Below are entries. Copy exactly the lines running from the line that holds "(651, 631) = (203, 345): apple" to the line that holds "(451, 140) = (504, 417): pink", with both ends included.

++++++

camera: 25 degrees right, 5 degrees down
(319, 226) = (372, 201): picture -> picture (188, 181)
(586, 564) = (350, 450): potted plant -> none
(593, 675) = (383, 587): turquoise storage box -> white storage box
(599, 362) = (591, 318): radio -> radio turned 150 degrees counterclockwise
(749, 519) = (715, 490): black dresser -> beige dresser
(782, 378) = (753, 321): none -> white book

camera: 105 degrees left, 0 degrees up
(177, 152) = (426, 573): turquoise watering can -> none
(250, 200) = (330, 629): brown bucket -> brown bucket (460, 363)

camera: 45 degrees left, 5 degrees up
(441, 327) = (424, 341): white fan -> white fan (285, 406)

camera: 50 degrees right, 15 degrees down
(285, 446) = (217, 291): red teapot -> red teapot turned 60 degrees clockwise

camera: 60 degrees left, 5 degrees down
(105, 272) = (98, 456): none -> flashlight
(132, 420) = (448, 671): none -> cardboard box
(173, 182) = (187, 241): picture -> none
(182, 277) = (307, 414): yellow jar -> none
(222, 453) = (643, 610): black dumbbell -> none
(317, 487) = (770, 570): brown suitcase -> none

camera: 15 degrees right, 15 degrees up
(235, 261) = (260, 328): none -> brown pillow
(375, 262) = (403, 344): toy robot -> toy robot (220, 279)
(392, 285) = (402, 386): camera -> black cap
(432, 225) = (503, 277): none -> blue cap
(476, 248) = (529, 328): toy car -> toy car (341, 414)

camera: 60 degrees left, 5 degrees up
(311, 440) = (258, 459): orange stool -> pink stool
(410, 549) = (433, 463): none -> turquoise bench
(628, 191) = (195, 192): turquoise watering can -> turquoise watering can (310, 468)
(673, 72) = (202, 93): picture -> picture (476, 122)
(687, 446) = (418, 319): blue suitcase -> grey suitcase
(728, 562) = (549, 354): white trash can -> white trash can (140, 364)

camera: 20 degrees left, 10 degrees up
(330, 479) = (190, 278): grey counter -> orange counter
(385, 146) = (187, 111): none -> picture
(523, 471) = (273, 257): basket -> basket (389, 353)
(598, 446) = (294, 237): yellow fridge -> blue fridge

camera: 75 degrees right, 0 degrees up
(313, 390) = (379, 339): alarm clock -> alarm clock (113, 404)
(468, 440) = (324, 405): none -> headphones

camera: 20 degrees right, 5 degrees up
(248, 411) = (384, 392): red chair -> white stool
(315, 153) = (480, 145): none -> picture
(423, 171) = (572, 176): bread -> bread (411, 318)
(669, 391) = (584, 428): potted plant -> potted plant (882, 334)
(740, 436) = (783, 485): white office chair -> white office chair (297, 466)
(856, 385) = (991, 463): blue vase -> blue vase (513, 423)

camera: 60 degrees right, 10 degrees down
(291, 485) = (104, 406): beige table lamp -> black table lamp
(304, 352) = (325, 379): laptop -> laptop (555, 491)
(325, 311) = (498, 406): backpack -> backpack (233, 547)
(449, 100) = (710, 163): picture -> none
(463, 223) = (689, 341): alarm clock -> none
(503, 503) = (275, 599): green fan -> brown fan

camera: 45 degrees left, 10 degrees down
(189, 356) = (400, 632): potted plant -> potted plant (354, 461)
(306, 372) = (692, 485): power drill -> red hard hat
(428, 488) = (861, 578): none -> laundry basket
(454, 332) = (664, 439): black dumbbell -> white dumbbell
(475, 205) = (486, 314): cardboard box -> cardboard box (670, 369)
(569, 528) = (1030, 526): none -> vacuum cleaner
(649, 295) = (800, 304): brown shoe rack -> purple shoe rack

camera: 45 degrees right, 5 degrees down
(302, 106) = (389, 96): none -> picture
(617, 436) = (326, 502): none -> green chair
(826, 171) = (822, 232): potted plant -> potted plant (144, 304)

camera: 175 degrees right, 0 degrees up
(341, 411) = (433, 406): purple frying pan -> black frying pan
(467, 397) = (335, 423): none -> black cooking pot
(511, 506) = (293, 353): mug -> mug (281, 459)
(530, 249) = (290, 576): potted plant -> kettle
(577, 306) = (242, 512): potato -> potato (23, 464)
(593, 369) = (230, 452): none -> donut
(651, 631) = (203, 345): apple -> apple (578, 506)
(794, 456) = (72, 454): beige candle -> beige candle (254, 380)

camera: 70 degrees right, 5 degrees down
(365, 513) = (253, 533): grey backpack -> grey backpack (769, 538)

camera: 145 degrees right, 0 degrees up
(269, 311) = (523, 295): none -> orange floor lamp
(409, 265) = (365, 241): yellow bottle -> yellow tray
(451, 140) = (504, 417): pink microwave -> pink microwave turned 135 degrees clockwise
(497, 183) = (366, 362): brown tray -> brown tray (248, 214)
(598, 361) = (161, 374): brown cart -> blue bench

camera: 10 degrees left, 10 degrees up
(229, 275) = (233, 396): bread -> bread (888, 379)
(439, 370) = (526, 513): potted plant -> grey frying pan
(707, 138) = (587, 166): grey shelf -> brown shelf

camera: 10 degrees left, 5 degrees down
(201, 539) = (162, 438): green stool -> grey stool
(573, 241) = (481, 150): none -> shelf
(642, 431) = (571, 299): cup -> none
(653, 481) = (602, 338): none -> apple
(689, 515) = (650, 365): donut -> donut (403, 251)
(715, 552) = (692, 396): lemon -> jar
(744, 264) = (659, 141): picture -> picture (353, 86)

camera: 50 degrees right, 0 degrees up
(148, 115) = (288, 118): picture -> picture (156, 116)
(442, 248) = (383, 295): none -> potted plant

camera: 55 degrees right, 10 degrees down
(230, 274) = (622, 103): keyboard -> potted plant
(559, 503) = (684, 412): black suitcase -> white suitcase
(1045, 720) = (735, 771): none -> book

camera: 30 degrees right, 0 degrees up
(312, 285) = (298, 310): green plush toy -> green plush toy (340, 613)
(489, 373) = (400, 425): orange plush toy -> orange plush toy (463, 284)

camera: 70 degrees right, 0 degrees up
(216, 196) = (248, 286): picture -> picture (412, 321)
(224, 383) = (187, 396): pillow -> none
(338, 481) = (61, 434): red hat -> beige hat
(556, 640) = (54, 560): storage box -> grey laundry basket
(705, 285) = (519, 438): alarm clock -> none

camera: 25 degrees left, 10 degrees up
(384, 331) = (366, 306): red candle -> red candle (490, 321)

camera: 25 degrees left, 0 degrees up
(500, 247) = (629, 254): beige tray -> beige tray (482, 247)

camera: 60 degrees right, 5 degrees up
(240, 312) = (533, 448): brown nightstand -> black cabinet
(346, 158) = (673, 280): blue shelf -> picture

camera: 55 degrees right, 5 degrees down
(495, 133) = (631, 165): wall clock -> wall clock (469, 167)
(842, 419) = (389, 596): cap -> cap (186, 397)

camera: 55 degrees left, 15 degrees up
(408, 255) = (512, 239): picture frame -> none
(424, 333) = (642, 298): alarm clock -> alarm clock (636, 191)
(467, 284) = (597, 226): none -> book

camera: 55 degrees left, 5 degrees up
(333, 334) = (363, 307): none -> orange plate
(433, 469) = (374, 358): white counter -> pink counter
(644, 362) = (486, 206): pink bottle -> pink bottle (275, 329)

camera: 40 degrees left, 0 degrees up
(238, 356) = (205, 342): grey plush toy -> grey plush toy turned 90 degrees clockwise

++++++

• Task output:
(651, 631) = (203, 345): apple -> apple (578, 506)
(794, 456) = (72, 454): beige candle -> beige candle (254, 380)

camera: 70 degrees right, 5 degrees down
(365, 513) = (253, 533): grey backpack -> grey backpack (769, 538)

camera: 145 degrees right, 0 degrees up
(269, 311) = (523, 295): none -> orange floor lamp
(409, 265) = (365, 241): yellow bottle -> yellow tray
(451, 140) = (504, 417): pink microwave -> pink microwave turned 135 degrees clockwise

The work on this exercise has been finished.